The second problem has been addressed comparing for the first time how different representations of thermal tolerance (different parameters of thermal tolerance versus a curve of time to death x temperature) could detect different geographic patterns in expected thermal vulnerability. These studies comprise:a) a North American lizard, analyzing how dehydration altered its thermal tolerance; b) the geography of thermal vulnerability for tropical ants and lizards, and, c) observing the timeframes of thermal acclimation in tropical tadpoles. The results of these studies suggest that the geography of estimations of thermal vulnerability are very sensitive to the parameter used and its intrinsic variability. Therefore, future reports on species’ thermal vulnerability must balance the need for a comprehensive representation of thermal tolerance, which is slow to obtain and stressful for the animals because it implies in more tolerance experiments for them, with the need of making useful predictions based on more practical and less stressful measures of thermal tolerance.

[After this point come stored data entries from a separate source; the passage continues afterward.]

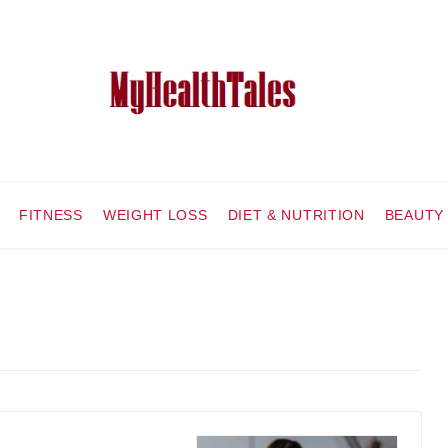
FITNESS
WEIGHT LOSS
DIET & NUTRITION
BEAUTY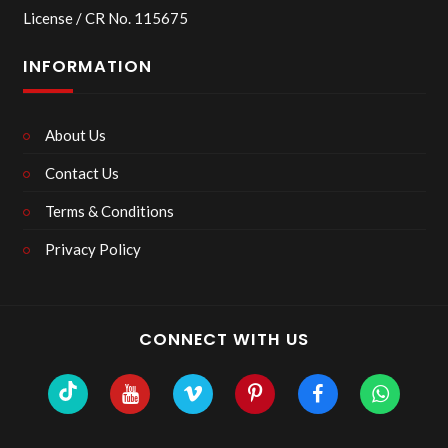
License / CR No. 115675
INFORMATION
About Us
Contact Us
Terms & Conditions
Privacy Policy
CONNECT WITH US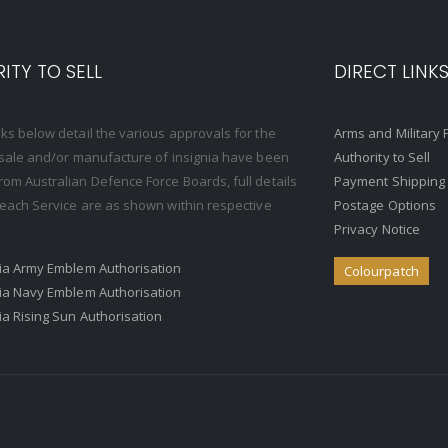
ITY TO SELL
DIRECT LINK
nks below detail the various approvals for the
Arms and Military 
, sale and/or manufacture of insignia have been
Authority to Sell
rom Australian Defence Force Boards, full details
Payment Shipping
o each Service are as shown within respective
Postage Options
Privacy Notice
ria Army Emblem Authorisation
Colourpatch
ria Navy Emblem Authorisation
ria Rising Sun Authorisation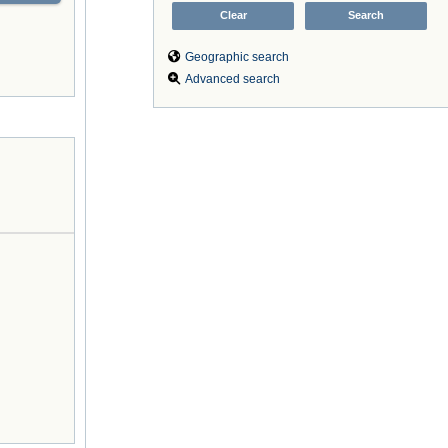
Geographic search
Advanced search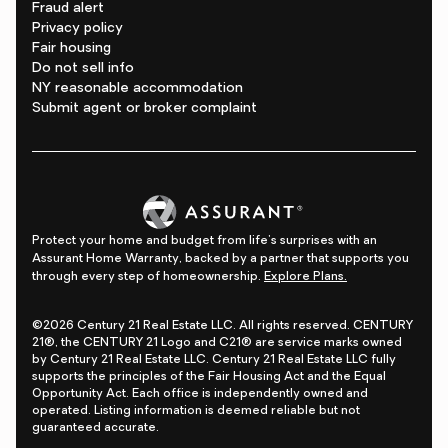
Fraud alert
Privacy policy
Fair housing
Do not sell info
NY reasonable accommodation
Submit agent or broker complaint
Protect your home and budget from life's surprises with an
Assurant Home Warranty, backed by a partner that supports you
through every step of homeownership.
Explore Plans.
©2026 Century 21 Real Estate LLC. All rights reserved. CENTURY
21®, the CENTURY 21 Logo and C21® are service marks owned
by Century 21 Real Estate LLC. Century 21 Real Estate LLC fully
supports the principles of the Fair Housing Act and the Equal
Opportunity Act. Each office is independently owned and
operated. Listing information is deemed reliable but not
guaranteed accurate.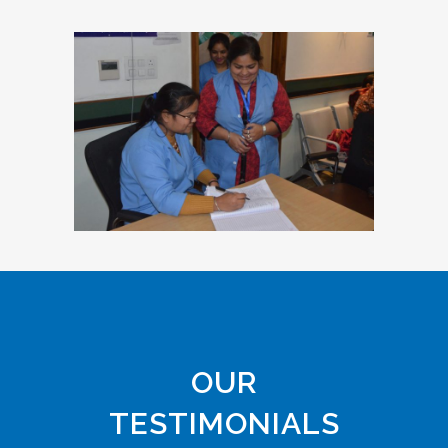
OUR
TESTIMONIALS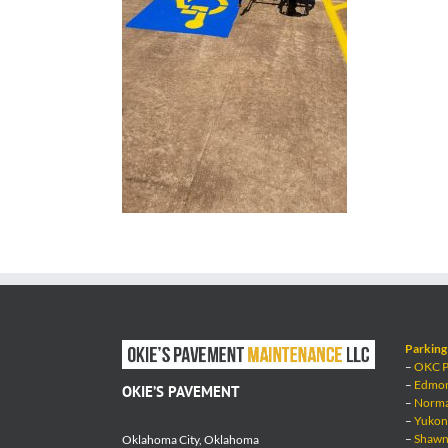
Parking 
–
OKC Pa
–
Edmond
OKIE’S PAVEMENT
–
Norman
–
Yukon 
–
Shawne
Oklahoma City, Oklahoma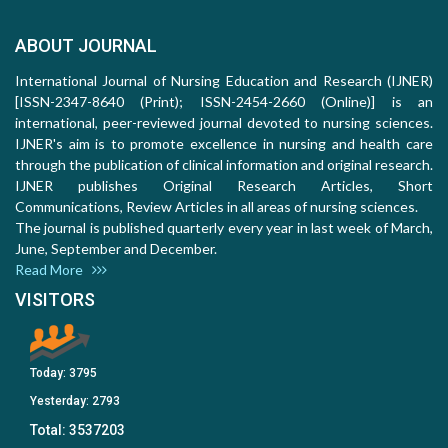
ABOUT JOURNAL
International Journal of Nursing Education and Research (IJNER)
[ISSN-2347-8640 (Print); ISSN-2454-2660 (Online)] is an
international, peer-reviewed journal devoted to nursing sciences.
IJNER's aim is to promote excellence in nursing and health care
through the publication of clinical information and original research.
IJNER publishes Original Research Articles, Short
Communications, Review Articles in all areas of nursing sciences.
The journal is published quarterly every year in last week of March,
June, September and December.
Read More
VISITORS
Today:
3795
Yesterday:
2793
Total:
3537203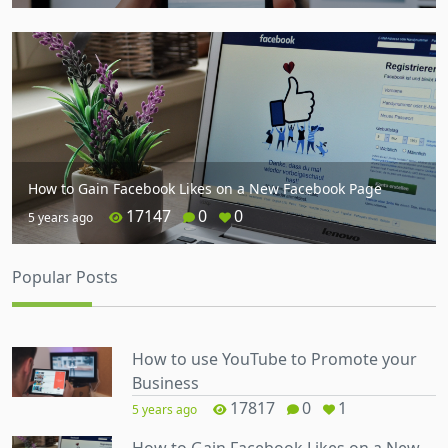
How to Gain Facebook Likes on a New Facebook Page
17147
0
0
5 years ago
Popular Posts
How to use YouTube to Promote your
Business
17817
0
1
5 years ago
How to Gain Facebook Likes on a New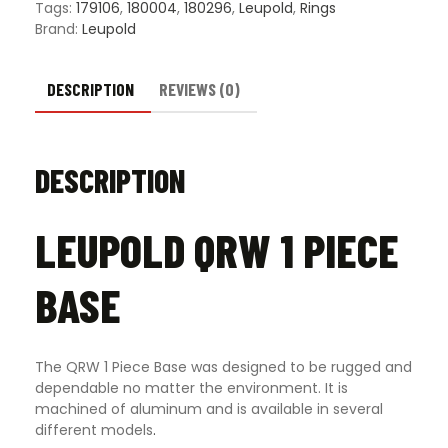
Tags:
179106
,
180004
,
180296
,
Leupold
,
Rings
Brand:
Leupold
DESCRIPTION
REVIEWS (0)
DESCRIPTION
LEUPOLD QRW 1 PIECE
BASE
The QRW 1 Piece Base was designed to be rugged and
dependable no matter the environment. It is
machined of aluminum and is available in several
different models
.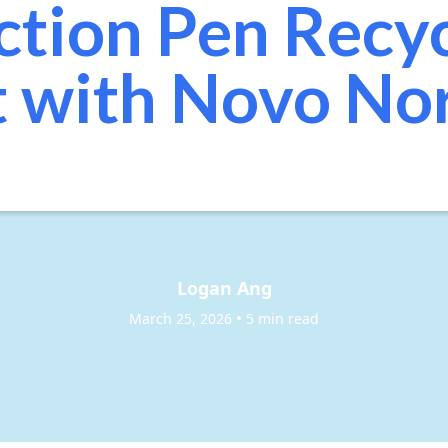
ction Pen Recy
t with Novo No
Logan Ang
•
March 25, 2026
5 min read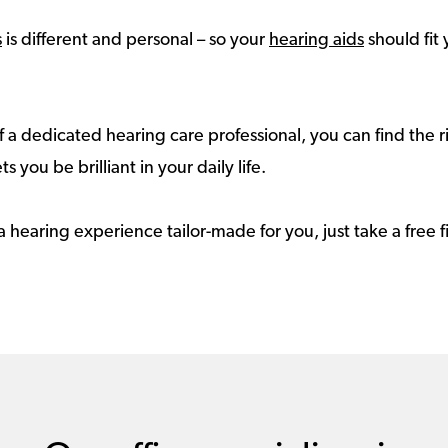
s
is different and personal – so your
hearing aids
should fit 
 a dedicated hearing care professional, you can find the r
ts you be brilliant in your daily life.
a hearing experience tailor-made for you, just take a free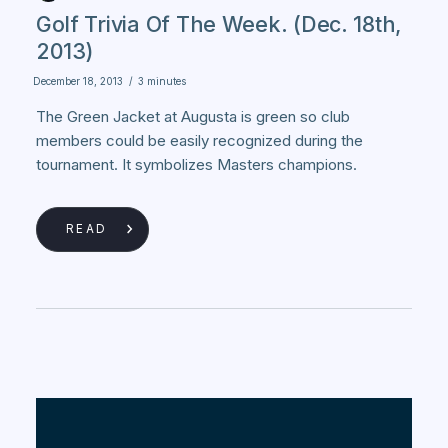
Golf Trivia Of The Week. (Dec. 18th,
2013)
December 18, 2013
/
3 minutes
The Green Jacket at Augusta is green so club
members could be easily recognized during the
tournament. It symbolizes Masters champions.
READ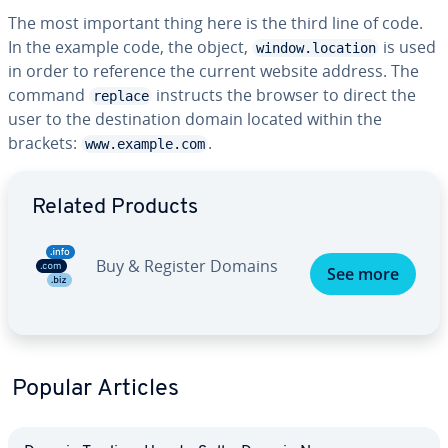
The most important thing here is the third line of code.
In the example code, the object,
is used
window.location
in order to reference the current website address. The
command
instructs the browser to direct the
replace
user to the destination domain located within the
brackets:
.
www.example.com
Go to Main Menu
Related Products
Buy & Register Domains
See more
Popular Articles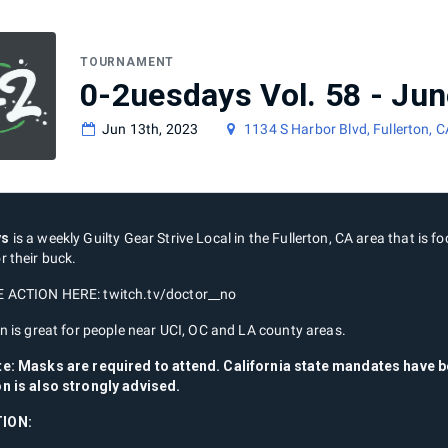
TOURNAMENT
0-2uesdays Vol. 58 - Jun
Jun 13th, 2023
1134 S Harbor Blvd, Fullerton, 
ys
is a weekly Guilty Gear Strive Local in the Fullerton, CA area that is fo
r their buck.
 ACTION HERE: twitch.tv/doctor__no
n is great for people near UCI, OC and LA county areas.
te: Masks are required to attend. California state mandates have
n is also strongly advised.
ION: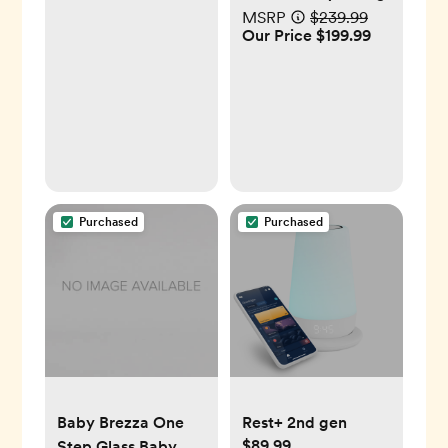
MSRP
$239.99
Our Price $199.99
Purchased
Purchased
Baby Brezza One
Rest+ 2nd gen
$89.99
Step Glass Baby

Finally, to make use of the gained understanding, and to disseminate robust and ethical methods to measure thermal tolerance, this project led to the creation of the VulneraWeb platform (www.vulneraweb.com). This is an online collaborative platform that uses supercomputing power provided by CSIC’s Finis Terrae III facility (https://www.cesga.es/cesga/el-cesga/) to map climatically vulnerable animal populations from all across the world (ex. Fig. 2). Different aspects of the problem of species’ vulnerability to climate change and the capabilities of the platform have been showed both in person and online from local to international scales through talks for schools, international online seminars and congresses. The platform and its channels in Instagram (vulnerawebglobal) and Twitter (Vulneraweb) have been created and updated with news, with the participation of a gender balanced team of international students.
Apart from discovering new global ecogeographical rules (the heterogenous effects of thermal tolerance on animal species' geographic thermal limits across the world), the analyses performed informed on the most practical ways to estimate thermal vulnerability among animals, and that knowledge can now be transferred through the services offered by the platform. At the moment, VulneraWeb is expanding its network and ready to prepare reports to the service of conservation organisations from international to local, ex. from the IUCN to local municipalities now engaged in planning their adaptation to climate change.
Fig. 2. Exemplary global map of thermal vulnerability for endangered squamate species
Fig.1.Several parameters of heat tolerance restrict the maximum temperatures experienced by animals.